Der gebürtige Koblenzer hat die Arbeit eines Wasserverbandes seit 1996 beim Viersener Niersverband kennengelernt, bei dem er von 2000 bis 2009 als Abteilungsleiter für die abwassertechnischen Anlagen zuständig war. 2010 wechselte der 53-Jährige als Leiter Planung und Bau zu den Berliner Wasserbetrieben, wo er seitdem mit einem jährlichen Investitionsvolumen von 250 Millionen Euro für die Bautätigkeit im Bereich der Trink- und Abwassernetze verantwortlich zeichnet.

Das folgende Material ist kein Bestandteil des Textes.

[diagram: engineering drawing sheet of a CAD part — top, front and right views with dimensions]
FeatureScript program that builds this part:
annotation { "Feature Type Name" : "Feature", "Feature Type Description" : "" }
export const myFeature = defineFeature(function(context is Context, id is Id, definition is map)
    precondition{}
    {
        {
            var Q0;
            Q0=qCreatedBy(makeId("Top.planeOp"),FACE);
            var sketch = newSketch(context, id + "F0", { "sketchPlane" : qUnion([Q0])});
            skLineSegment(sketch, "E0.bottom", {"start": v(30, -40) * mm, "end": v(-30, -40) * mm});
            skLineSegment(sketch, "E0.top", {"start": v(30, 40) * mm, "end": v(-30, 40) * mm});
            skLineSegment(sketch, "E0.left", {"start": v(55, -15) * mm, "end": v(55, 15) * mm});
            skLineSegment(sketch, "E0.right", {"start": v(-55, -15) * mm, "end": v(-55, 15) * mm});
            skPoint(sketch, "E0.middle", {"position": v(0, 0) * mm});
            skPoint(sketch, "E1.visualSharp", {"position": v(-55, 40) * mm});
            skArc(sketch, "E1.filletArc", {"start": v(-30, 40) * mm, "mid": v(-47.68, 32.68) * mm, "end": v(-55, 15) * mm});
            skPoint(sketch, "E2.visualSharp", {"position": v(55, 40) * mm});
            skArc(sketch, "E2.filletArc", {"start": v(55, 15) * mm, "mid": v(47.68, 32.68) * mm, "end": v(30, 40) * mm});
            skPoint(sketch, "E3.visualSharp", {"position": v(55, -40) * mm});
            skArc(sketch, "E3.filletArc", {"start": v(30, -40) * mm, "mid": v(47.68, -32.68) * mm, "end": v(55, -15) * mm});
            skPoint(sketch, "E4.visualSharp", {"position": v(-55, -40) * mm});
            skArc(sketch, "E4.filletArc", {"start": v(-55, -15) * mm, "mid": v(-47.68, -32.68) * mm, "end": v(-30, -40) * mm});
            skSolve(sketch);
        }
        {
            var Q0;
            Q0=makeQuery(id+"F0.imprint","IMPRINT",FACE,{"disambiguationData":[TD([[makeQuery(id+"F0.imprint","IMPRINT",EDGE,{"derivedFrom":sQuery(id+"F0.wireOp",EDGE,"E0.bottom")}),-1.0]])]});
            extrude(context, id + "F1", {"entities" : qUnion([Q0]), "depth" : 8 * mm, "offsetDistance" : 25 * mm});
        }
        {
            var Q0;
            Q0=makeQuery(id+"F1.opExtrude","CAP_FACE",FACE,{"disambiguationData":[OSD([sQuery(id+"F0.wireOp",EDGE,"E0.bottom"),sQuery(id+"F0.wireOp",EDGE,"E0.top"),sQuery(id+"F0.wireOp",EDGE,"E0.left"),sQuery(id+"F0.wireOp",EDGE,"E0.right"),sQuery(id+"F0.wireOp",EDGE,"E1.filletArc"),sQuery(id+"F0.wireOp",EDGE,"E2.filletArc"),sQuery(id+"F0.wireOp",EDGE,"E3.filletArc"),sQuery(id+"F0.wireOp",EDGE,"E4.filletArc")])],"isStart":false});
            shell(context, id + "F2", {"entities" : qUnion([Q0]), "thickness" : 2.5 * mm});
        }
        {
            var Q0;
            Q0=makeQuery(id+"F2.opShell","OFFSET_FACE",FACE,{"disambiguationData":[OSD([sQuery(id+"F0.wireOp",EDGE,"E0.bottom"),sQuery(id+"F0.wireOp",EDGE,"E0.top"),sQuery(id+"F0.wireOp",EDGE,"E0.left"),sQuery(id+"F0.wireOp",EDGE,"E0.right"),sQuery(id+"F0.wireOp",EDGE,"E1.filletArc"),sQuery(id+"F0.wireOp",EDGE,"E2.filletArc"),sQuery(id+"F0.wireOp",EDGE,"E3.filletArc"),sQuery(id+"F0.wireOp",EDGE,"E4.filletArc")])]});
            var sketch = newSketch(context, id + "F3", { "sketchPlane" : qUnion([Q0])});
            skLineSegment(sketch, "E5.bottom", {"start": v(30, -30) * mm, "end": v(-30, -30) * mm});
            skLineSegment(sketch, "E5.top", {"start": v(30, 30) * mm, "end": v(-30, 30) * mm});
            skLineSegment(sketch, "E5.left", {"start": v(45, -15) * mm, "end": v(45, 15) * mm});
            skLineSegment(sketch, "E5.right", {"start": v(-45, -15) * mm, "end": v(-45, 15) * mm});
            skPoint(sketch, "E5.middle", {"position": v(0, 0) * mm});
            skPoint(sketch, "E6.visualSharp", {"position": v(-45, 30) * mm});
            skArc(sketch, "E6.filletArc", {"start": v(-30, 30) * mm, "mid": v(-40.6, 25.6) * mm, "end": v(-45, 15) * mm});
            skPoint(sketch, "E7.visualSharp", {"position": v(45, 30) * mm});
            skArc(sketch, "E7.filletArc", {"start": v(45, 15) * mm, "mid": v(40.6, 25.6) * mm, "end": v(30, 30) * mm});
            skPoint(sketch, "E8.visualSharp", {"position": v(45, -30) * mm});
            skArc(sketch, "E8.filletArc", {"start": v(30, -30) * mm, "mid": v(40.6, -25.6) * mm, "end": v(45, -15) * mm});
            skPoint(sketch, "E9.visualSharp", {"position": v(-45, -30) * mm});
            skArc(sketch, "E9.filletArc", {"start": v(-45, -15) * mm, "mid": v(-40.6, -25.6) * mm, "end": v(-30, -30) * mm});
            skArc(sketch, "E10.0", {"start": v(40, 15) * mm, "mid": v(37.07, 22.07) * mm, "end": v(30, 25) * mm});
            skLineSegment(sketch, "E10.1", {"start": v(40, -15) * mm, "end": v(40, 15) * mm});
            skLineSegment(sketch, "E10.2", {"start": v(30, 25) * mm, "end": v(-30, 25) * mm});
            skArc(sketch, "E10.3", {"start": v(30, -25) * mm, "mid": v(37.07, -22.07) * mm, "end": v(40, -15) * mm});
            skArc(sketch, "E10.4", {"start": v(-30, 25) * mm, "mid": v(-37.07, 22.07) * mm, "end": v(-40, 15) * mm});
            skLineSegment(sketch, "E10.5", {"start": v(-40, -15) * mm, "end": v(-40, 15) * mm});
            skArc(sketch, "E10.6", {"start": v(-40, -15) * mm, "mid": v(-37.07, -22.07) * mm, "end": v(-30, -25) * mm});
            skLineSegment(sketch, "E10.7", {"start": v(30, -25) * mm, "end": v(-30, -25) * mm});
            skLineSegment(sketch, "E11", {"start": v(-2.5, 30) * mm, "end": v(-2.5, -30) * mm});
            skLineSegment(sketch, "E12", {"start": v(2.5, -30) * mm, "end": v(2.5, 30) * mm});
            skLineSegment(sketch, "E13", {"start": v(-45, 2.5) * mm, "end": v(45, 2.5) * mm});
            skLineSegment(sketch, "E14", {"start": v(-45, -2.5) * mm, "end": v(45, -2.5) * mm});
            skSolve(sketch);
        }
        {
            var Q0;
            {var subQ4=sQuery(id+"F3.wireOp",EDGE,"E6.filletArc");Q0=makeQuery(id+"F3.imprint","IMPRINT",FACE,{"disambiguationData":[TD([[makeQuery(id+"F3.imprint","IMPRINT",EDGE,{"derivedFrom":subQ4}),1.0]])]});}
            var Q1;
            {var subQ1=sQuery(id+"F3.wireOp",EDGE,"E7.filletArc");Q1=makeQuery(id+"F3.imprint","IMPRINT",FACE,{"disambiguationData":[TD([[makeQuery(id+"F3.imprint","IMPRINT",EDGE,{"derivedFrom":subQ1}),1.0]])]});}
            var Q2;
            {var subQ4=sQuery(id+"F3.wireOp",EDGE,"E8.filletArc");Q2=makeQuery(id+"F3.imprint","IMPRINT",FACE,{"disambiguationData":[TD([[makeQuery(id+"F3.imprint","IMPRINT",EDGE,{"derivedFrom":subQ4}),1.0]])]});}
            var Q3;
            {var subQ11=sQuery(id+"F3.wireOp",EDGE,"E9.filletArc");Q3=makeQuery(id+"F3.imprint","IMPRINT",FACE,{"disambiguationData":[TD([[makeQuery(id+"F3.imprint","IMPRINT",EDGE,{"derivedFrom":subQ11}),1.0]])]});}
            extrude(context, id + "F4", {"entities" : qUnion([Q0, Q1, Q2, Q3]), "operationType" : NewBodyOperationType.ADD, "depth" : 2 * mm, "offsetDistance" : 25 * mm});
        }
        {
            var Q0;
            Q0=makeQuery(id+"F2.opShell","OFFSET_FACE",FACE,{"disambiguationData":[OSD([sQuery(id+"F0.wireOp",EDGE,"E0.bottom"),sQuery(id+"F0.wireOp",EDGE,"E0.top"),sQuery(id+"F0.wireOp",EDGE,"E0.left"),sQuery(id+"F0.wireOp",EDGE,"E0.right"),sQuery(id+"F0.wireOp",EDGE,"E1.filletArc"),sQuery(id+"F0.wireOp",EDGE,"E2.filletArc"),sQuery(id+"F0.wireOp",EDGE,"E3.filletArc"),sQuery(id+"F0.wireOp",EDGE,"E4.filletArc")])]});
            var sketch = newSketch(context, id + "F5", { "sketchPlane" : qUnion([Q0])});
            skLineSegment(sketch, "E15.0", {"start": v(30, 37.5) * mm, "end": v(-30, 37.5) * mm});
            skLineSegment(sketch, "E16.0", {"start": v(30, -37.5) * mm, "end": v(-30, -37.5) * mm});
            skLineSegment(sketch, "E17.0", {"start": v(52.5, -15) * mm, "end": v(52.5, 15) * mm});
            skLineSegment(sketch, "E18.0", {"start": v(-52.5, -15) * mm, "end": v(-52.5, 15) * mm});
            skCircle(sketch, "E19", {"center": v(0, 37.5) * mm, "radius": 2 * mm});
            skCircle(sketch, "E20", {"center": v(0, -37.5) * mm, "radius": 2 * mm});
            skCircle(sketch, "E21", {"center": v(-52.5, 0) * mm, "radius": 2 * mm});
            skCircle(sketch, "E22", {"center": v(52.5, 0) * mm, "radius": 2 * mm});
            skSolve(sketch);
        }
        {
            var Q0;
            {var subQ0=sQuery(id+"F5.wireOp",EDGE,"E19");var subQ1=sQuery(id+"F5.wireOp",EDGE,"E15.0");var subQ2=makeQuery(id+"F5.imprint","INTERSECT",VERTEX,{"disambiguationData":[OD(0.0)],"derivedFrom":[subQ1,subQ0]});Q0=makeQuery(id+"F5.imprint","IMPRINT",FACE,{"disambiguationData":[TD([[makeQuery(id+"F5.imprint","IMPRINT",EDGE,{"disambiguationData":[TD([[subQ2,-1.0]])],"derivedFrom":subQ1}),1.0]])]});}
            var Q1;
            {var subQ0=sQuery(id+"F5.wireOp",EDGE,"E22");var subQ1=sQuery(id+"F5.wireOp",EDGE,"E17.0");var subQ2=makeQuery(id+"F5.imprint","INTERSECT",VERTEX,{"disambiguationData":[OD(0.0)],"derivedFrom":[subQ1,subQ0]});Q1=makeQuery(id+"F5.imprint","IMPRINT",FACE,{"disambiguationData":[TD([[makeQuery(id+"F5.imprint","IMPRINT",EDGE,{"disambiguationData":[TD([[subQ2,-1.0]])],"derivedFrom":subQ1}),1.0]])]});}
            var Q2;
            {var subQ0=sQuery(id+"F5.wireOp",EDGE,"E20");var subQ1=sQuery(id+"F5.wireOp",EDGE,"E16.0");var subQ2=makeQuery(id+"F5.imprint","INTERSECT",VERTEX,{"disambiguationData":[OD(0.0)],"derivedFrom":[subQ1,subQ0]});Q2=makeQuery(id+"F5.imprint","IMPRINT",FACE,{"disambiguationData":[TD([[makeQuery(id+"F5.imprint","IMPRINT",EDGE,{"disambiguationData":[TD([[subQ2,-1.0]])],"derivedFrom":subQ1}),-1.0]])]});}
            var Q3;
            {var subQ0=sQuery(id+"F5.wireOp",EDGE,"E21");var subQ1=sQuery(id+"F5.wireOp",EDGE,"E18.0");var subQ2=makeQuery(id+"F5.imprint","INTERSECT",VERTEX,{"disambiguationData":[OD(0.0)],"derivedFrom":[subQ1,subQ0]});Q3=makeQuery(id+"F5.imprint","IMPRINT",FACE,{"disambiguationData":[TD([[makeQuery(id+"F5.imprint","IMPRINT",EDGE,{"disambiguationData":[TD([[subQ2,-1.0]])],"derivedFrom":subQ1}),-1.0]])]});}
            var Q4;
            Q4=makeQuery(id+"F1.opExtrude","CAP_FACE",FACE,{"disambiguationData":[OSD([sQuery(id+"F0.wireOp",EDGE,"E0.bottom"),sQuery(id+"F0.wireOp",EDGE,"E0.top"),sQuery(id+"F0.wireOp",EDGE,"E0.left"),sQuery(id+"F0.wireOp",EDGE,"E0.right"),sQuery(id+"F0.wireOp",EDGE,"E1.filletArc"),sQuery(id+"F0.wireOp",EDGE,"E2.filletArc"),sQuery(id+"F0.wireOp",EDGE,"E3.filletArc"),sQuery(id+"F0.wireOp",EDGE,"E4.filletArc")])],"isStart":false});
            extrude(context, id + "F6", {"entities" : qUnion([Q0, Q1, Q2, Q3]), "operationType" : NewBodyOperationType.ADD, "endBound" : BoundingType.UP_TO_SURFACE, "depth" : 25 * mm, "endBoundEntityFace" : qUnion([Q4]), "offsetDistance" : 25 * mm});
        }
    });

„Jetzt wieder für ein ganzes Flussgebiet verantwortlich zu sein, ist eine ganz neue Herausforderung“, betont Reichert, der von einem „Traumjob“ spricht, auf den er gezielt hingearbeitet habe und den er gerne langfristig ausfüllen möchte.

Zu den größten Herausforderungen in den kommenden Jahren zählt er die weitere Renaturierung der Rur und ihrer Nebenflüsse im Rahmen der EU-Wasserrahmenrichtlinie, die inhaltliche Diskussion um die Entfernung von Spurenelementen (zum Beispiel Arzneimittel) aus dem Abwasser, der Umgang mit der Frage von Rückhaltesystemen für Regenwasser und die Klärschlammverbrennung, die ab Mitte der 2020er Jahre aufgrund der notwendigen Phosphorrückgewinnung nur noch in eigens für diesen Zweck errichteten Anlagen erfolgen darf.

Angesichts des Ausscheidens vieler erfahrener Mitarbeiter will Reichert den WVER als „attraktiven Arbeitgeber“ positionieren und alles daransetzen, dass die kommunalen und gewerblichen Mitglieder „die Vorteile ihrer Mitgliedschaft erkennen“.